EXERCISE AIM: Among the entries below, one line contains "(477, 71) none" and another contains "[132,729,229,746] [154,752,445,771] NODE_ENV: //". Transcribe those two lines and every line between them, exactly.

RECORDED INFORMATION:
***

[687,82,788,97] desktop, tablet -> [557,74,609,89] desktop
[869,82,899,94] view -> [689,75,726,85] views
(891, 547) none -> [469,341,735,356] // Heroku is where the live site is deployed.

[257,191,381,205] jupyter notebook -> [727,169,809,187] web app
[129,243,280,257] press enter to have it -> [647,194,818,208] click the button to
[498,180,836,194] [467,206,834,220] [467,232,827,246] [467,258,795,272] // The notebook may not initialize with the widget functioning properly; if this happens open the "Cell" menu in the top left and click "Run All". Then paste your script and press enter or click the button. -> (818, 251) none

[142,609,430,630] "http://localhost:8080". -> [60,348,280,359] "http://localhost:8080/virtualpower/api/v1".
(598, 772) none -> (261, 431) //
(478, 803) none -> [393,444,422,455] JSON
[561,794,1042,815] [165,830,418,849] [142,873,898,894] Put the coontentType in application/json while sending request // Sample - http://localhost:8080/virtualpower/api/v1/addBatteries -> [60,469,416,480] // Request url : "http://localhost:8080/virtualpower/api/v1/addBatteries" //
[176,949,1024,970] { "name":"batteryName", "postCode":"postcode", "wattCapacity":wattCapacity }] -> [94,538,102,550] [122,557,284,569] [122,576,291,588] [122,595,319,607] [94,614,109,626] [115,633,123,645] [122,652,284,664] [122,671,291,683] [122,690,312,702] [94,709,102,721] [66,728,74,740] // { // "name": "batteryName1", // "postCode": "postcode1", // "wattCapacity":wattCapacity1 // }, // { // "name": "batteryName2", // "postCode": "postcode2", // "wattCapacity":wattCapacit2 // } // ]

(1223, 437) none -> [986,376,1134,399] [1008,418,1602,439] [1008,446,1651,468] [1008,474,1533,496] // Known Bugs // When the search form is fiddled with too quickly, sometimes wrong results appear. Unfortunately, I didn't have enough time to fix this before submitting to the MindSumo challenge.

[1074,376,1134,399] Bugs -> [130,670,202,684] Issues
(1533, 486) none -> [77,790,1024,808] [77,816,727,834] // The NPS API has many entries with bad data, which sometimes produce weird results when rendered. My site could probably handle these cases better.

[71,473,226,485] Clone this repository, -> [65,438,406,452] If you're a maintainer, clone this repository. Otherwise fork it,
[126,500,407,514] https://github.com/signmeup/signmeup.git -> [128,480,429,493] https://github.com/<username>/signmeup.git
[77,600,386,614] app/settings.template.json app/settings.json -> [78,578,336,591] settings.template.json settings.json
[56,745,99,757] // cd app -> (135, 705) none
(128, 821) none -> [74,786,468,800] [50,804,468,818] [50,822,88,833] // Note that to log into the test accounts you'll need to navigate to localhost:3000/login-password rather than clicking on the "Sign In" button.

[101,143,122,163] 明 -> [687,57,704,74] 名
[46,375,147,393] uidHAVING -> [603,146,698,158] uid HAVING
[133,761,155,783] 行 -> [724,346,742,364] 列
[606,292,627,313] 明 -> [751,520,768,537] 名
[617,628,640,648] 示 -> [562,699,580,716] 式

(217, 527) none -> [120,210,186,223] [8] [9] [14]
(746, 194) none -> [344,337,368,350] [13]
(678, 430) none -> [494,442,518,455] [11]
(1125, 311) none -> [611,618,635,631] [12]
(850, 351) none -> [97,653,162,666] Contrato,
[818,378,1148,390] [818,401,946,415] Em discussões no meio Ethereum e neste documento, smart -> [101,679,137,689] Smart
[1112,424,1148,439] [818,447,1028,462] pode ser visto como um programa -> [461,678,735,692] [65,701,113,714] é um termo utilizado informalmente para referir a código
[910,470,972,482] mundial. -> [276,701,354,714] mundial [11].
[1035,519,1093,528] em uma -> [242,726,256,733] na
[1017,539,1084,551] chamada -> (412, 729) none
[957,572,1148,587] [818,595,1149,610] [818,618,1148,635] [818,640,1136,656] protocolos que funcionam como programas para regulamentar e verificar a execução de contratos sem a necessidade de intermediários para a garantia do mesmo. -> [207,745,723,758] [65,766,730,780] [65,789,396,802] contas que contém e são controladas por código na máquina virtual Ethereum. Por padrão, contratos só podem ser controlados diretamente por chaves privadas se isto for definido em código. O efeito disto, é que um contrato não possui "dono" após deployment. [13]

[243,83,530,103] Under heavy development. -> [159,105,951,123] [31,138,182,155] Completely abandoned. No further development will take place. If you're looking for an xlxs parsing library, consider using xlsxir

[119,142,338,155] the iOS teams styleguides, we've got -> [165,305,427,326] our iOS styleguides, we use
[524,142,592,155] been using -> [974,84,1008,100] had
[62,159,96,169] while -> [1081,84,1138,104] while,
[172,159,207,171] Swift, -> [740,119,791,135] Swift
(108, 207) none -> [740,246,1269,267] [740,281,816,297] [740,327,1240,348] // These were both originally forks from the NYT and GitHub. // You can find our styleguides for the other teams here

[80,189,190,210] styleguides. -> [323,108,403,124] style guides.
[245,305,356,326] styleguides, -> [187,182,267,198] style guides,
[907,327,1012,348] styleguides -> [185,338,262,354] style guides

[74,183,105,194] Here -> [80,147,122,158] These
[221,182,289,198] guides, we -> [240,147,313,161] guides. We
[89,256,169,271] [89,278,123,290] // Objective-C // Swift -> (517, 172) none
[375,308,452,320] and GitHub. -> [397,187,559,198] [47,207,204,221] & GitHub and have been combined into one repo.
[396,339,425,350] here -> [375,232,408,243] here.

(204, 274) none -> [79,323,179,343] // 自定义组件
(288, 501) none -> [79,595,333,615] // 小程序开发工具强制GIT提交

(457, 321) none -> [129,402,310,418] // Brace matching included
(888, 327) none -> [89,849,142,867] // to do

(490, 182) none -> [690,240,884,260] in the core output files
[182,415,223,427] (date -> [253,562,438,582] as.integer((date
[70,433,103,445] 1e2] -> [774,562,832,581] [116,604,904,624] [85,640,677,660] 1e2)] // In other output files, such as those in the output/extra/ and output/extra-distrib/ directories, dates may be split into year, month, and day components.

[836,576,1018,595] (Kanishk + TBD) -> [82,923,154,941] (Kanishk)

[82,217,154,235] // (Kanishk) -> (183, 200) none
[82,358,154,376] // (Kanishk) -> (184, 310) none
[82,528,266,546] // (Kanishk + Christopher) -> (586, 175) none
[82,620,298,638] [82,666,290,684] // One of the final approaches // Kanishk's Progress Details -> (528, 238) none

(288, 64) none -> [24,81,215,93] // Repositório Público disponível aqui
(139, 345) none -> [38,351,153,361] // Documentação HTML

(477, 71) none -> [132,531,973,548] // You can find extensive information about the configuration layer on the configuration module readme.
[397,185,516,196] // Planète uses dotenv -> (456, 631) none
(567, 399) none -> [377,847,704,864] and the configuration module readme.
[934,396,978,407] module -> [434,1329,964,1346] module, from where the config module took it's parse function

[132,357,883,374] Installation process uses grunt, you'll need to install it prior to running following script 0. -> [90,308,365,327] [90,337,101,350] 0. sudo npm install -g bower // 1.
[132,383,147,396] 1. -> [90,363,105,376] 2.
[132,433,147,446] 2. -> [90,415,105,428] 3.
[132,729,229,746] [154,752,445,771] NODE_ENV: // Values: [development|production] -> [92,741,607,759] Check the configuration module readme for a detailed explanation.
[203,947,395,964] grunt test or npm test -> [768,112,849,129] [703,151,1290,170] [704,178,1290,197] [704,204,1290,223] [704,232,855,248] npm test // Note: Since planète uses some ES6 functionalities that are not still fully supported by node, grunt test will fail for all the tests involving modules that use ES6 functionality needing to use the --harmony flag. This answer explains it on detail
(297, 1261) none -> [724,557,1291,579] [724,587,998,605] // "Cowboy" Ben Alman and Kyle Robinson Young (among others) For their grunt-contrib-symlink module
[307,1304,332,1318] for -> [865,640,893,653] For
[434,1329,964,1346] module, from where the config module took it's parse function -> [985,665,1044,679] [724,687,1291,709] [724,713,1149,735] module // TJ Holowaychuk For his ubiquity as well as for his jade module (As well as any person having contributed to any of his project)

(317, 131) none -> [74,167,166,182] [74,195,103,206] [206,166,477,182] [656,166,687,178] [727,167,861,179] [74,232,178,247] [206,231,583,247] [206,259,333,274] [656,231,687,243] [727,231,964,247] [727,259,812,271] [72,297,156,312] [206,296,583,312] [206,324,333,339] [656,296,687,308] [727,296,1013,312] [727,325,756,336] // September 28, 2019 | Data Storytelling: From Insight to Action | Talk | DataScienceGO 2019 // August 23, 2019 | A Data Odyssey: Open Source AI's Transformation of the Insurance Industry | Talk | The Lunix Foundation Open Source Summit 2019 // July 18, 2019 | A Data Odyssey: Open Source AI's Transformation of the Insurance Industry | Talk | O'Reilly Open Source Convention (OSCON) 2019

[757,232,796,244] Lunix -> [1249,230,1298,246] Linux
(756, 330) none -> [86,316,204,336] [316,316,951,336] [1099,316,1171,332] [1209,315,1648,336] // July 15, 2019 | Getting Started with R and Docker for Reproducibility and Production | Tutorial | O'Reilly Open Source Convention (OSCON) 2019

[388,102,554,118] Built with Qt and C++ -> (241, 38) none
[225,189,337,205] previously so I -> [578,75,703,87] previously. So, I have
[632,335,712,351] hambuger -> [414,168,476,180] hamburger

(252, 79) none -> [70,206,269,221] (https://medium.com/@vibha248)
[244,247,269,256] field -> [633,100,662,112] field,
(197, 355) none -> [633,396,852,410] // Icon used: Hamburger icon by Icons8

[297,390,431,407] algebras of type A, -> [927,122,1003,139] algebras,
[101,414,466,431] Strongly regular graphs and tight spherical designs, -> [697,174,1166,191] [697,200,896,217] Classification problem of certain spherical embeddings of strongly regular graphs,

***

REPLY TO THE TASK:
(477, 71) none -> [132,531,973,548] // You can find extensive information about the configuration layer on the configuration module readme.
[397,185,516,196] // Planète uses dotenv -> (456, 631) none
(567, 399) none -> [377,847,704,864] and the configuration module readme.
[934,396,978,407] module -> [434,1329,964,1346] module, from where the config module took it's parse function

[132,357,883,374] Installation process uses grunt, you'll need to install it prior to running following script 0. -> [90,308,365,327] [90,337,101,350] 0. sudo npm install -g bower // 1.
[132,383,147,396] 1. -> [90,363,105,376] 2.
[132,433,147,446] 2. -> [90,415,105,428] 3.
[132,729,229,746] [154,752,445,771] NODE_ENV: // Values: [development|production] -> [92,741,607,759] Check the configuration module readme for a detailed explanation.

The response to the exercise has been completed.